A small community money-lender in San Diego, by the name of Silvergate Bank, received a lot of attention during this year’s Consensus. According to reports, the bank has played a crucial part in crypto exchanges and several enterprises with which the Wall Street banks refused deal.
A small bank with a large impact
Although banks and financial institutions have lately started to consider working with cryptos, this was not always the situation and digital currencies have struggled to survive. However, in that difficult period, one bank decided to open its doors to cryptos and crypto exchanges as early as 2014.
The Silvergate Bank from San Diego was a tiny community bank, which decided to trust cryptos, despite accusations that the currencies were being used for illegal activities like money laundering. In only a few years, the bank’s increased to $1.9 billion, and it currently has over 250 clients from around the world.
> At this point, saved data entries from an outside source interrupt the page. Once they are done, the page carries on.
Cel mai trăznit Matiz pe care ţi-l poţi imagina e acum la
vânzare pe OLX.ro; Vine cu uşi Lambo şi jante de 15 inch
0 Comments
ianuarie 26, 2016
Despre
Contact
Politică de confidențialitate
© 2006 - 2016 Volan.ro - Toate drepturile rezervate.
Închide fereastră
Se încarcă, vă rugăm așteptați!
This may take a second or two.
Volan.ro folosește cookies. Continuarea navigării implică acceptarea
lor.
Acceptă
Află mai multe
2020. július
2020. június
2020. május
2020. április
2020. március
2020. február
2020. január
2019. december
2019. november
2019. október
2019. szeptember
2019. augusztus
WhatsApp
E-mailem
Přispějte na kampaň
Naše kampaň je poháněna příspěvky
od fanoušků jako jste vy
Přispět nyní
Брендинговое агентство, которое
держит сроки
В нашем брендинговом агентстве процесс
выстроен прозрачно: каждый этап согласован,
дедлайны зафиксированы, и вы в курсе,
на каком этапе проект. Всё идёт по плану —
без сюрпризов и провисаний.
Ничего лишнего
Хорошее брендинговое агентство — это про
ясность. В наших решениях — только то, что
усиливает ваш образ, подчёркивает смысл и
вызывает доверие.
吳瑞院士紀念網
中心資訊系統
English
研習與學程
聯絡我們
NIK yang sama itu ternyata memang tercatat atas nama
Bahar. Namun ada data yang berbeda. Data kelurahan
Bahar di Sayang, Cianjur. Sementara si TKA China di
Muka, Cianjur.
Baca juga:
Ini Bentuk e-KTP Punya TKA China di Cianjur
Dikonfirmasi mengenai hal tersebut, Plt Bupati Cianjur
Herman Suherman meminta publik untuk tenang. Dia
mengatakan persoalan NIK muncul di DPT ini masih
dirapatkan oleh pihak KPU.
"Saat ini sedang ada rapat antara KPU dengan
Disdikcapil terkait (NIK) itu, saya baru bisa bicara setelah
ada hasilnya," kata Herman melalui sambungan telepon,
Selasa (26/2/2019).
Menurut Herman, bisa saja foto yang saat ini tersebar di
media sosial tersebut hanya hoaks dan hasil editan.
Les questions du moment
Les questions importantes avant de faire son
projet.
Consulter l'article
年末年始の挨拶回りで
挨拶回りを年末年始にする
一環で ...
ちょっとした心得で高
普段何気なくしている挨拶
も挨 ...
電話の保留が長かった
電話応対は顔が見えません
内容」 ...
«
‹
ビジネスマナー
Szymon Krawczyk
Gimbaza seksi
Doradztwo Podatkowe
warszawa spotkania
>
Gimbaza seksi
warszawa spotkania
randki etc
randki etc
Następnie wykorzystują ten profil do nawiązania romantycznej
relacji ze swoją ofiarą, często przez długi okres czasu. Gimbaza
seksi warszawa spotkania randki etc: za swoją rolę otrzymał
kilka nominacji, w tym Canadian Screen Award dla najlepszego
The bank has been operating for around 30 years and has branches throughout California. The CEO of Silvergate, Alan Lane, stated that he saw an opportunity in opening the bank’s doors to crypto exchanges and he realized that cryptos might disrupt banking in the long run. However, the companies still needed banks, and he was happy to lend them a hand.
Lane even invested in Bitcoin himself, then quickly realized that everyone who started working with cryptos soon lost all privileges from banks on Wall Street. With a situation like that, Lane realized that opening up to cryptos could mean some serious profit for Silvergate.
The bank changed its business to help out exchanges
After talking to the exchanges back in 2013, Lane understood what they needed and how Silvergate could help them. He also realized that the bank would have to start conducting their business in a different way, as a state-chartered bank. Naturally, this meant that Silvergate needed California State Banking Department’s certification, as well as the one from San Francisco’s Federal Reserve Bank.
Despite the fact that this move was very risky at the time, Silvergate decided to go through with it anyway. They did not care about bucking the trend across the rest of the States, and the bank soon became a clearinghouse and facility for exchanges’ transactions in real time. The number of their customers increased, and the bank has been on the rise ever since.